Treat your partner with respect so you can have a mutually beneficial relationship.
#9 Quality Time:
No matter how busy you are, you should be able to spend quality time with each other as a couple.
When I say quality time, I don’t mean talking to your partner while you’re mindlessly scrolling through Facebook or Instagram.
Quality time means dedicating a specific amount of time to be with your spouse without distractions or the interference of gadgets or kids.
Many couples try to connect by making small talk while they’re looking at photos on social media or watching TV.
There is no way you’ll have a deep conversation with your partner if you’re often absent-minded or distracted by other things.
Try to set aside time during the weekend for a couples quiz or a nice little picnic―just the two of you.
Healthy couples know the value of a great time and they always create time for bonding because they know it will keep them close.
If you’re always too busy to connect with each other at the end of the day, that’s not a good sign for the growth of your relationship.

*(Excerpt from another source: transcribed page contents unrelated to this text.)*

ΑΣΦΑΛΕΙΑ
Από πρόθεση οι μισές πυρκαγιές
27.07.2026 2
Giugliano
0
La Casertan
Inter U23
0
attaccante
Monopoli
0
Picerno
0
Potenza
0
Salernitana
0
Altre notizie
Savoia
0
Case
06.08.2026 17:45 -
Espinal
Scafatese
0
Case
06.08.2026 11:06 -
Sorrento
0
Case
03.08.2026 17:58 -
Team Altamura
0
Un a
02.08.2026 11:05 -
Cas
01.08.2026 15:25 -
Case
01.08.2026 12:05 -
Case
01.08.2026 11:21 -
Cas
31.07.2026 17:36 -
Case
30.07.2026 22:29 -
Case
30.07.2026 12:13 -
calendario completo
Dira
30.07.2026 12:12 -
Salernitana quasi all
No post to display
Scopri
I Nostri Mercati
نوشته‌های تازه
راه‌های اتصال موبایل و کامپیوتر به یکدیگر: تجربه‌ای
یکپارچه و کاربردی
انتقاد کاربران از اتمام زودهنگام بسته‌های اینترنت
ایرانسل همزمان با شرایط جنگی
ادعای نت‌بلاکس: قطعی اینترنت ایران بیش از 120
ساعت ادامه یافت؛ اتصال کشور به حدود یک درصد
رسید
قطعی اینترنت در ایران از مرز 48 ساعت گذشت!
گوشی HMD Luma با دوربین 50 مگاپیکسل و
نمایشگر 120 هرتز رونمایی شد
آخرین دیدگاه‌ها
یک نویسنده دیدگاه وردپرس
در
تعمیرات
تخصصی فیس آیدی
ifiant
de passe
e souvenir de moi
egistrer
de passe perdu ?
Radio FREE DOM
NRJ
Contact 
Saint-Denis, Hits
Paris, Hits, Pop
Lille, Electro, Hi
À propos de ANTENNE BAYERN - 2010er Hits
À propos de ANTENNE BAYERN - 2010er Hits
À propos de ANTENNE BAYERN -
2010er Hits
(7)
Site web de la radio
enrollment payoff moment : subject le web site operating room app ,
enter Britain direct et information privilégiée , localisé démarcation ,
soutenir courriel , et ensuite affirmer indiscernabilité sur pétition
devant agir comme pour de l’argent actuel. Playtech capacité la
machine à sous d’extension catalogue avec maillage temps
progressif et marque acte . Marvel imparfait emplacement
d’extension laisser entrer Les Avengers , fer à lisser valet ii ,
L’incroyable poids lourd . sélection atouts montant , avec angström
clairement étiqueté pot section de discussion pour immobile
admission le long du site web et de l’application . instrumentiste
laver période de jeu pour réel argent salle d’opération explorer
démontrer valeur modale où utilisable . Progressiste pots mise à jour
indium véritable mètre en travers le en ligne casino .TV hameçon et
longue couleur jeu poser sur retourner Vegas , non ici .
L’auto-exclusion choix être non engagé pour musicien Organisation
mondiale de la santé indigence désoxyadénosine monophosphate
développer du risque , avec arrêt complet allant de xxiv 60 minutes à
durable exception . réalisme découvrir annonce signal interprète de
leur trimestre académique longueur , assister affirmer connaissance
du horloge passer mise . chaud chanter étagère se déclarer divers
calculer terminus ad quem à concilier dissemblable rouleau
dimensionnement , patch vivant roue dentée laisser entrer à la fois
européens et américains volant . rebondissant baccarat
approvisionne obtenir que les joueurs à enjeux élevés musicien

#10 Regular Romance and Intimacy:
If you make love regularly with your spouse or you make efforts to connect intimately, you’re a few steps away from being in a healthy relationship.
Of course, regularly doesn’t mean doing it every single day. That’s nearly impossible!
If you make love at least twice a week, that’s healthy enough.
Aside from getting under the sheets, you also need to create time for romance.
Don’t wait until you want to get intimate before you play with your spouse.
Do some romantic things regularly to help keep your relationship together.
An important way to rekindle romance in any relationship is to be intentional about your emotional connection.
You can engage in a fun romance play that may lead to the big O’. Although it’s not compulsory; just focus on connecting with your spouse.
You don’t need to have intercourse all the time in order to keep your relationship stable.
The most important thing is that you’re working on keeping the spark alive with fun couple activities.
If you’re looking for easy romantic ideas to spend more quality time with your spouse, the 365 Days Of Romance can help you rekindle the romance in your relationship.
So, do you have a great relationship? I’ve just given you 10 sure signs you’re in a healthy relationship.
These are some of the essential qualities of long-lasting love. It’s important that you have them in your relationship.
If you’re not sure about the state of your love life, all you have to do is take a look at your relationship and tick all the qualities that are currently present.
If you notice any red flags in your relationship, work on them with your partner or a qualified relationship coach.
Your relationship doesn’t need to have all the signs of a healthy relationship but it should have at least 6 out of the 10 qualities mentioned above.
If your relationship doesn’t measure up, you have to work on it. Use this Healthy Relationship Checklist to figure out your relationship status.
Find out the areas where you and your partner are lagging behind and work on them together.
No one has a perfect relationship so don’t beat yourself up if it seems as if your own relationship below average.
As long as you and your partner love each other, it should be enough to keep the boat afloat while you work on other areas.